---- Exercise passage
In contrast, the integument influences on seed size are considered maternal effects[25]. The integument proliferation and expansion make the cavity for filial development. In this regard, the 'DA' pathway, where 'DA' means 'large' in Chinese, contains a group of genes in the ubiquitin pathway and regulates the seed size maternally and sporophytically[26,27]. TTG2[28], APETALA2 (AP2)[29], and ABERRANT TESTA SHAPE (ATS)[30,31] also act maternally to control integument characteristics. In addition, the signals from the maternal integument also control the outcome of filial development. Maternal siRNAs, which are produced in sporophytic tissues, such as the integument, or transcribed by the maternal alleles in the endosperm, repress the AGAMOUS-LIKE transcription factors (AGLs) in the endosperm to regulate endosperm development[32−34]. Moreover, several cytochrome P450s (CYPs), including KLUH (KLU; CYP78A5)[35], ENHANCER OF da1-1 3 (EOD3; CYP78A6)[36], and possibly CYP78A7/A9[36,37], generate mobile maternal signals to regulate seed size. Besides, maternal auxin provided by the integument regulates embryonic cell proliferation and patterning[38,39], while maternal gibberellin is crucial for the programmed cell death of the embryonic suspensor[40].
--------
---- Supplied data
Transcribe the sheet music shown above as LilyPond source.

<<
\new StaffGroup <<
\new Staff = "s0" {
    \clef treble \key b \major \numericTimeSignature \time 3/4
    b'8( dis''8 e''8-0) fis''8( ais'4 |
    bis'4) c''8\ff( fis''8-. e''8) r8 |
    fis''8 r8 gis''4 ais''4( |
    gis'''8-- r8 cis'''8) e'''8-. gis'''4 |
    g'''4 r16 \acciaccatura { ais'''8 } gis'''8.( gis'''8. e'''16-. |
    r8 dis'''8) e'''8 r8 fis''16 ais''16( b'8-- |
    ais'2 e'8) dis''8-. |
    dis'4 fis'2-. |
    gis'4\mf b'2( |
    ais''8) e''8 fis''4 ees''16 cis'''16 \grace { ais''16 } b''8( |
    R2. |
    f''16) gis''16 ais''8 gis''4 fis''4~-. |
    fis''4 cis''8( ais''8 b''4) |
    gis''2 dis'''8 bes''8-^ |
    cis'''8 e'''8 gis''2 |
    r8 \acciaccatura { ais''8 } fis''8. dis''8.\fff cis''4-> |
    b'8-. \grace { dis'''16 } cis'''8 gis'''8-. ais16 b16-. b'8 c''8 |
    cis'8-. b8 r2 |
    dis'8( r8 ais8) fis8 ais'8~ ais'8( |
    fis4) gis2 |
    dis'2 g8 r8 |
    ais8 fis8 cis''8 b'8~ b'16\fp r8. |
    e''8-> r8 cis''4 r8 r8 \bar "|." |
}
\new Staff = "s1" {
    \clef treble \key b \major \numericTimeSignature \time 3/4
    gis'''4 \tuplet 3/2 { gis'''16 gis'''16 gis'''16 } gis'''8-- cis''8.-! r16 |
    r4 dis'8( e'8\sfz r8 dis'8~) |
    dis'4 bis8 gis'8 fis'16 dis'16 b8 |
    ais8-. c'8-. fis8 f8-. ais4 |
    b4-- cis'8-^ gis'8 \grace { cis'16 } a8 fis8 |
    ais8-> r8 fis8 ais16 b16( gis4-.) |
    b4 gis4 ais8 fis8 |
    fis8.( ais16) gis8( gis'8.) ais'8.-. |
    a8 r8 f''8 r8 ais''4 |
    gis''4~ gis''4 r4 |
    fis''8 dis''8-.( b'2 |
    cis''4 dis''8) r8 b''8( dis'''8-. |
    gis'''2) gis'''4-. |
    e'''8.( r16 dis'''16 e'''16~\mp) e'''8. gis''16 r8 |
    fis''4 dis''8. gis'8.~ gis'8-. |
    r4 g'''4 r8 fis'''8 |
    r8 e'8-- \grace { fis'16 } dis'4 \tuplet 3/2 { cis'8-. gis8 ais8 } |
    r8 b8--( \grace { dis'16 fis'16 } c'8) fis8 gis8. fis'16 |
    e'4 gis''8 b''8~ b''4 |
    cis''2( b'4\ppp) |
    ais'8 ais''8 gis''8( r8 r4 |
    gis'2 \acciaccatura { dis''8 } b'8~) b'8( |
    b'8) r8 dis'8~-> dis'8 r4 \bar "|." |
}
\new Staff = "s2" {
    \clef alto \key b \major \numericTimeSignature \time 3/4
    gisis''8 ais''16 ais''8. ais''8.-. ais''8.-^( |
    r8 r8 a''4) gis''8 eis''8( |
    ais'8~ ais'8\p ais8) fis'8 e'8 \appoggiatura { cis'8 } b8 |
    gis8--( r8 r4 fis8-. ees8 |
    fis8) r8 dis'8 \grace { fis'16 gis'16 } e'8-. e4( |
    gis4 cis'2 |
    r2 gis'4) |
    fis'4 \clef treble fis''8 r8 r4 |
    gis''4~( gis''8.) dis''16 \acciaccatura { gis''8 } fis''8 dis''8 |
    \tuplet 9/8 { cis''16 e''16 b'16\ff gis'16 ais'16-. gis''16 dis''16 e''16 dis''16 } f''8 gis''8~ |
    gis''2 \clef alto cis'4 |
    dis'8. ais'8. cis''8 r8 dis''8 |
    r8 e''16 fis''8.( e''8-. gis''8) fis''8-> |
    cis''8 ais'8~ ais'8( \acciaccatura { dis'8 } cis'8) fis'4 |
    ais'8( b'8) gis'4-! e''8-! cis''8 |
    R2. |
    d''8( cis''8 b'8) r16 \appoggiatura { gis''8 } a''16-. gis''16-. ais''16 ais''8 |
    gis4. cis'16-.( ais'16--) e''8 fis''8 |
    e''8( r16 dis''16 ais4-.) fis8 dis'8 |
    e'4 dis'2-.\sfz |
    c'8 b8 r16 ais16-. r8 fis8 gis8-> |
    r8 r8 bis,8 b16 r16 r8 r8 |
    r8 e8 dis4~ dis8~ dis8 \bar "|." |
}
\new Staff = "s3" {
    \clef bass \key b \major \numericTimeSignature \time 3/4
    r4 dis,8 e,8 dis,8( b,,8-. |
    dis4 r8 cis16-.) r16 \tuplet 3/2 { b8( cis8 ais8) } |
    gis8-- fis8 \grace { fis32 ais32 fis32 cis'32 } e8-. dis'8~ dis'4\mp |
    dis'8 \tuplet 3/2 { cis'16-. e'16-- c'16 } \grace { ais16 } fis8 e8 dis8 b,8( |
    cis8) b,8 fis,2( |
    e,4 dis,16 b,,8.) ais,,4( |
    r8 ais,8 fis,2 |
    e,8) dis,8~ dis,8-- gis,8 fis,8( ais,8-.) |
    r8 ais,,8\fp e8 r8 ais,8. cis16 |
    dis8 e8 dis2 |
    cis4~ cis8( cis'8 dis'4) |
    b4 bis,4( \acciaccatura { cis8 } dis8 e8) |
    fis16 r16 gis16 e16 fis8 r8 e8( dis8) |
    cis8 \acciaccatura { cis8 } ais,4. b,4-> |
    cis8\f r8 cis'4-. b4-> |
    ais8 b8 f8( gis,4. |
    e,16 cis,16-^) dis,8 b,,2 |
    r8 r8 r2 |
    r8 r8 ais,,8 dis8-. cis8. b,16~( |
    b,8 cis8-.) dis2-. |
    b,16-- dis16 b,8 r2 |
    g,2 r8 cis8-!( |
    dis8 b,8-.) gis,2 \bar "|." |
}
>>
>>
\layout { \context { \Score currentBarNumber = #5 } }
--------
**Exercise 1**: In the passage on maternal effects on seed size, what is maternal gibberellin said to be crucial for?
**Exercise 2**: Pick up the passage on maternal effects on seed size right after its final sentence and keep writing.

**Exercise response 1**: The programmed cell death of the embryonic suspensor.

**Exercise response 2**:
In monocots, there are several functionally conserved pathways that exert maternal effects. For example, the causal genes of the QTL GRAIN WEIGHT 2 (GW2) in rice[41], wheat[42], and maize[43] maternally regulate seed size. These genes encode E3 ligases homologous to DA2 in Arabidopsis. However, different seed structures of monocots and dicots (Fig. 1a) implicate partially distinct regulatory mechanisms. As the seeds of the grass family are usually merged with the pericarp and covered by husks, the maternal effects may be related to fruit or flower tissues. A lot of brassinosteroid-related mutants exhibit altered grain size and shape[44], which are at least attributed to the misregulation of cell division or expansion in lemma and palea. Besides, different seed structures also indicate different functional modes of homologous genes in monocots and dicots. For example, GIANT EMBRYO (GE) encodes CYP78A13 and regulates the balance of endosperm and embryo development in rice[45,46], while its Arabidopsis homologs do not exert such an effect.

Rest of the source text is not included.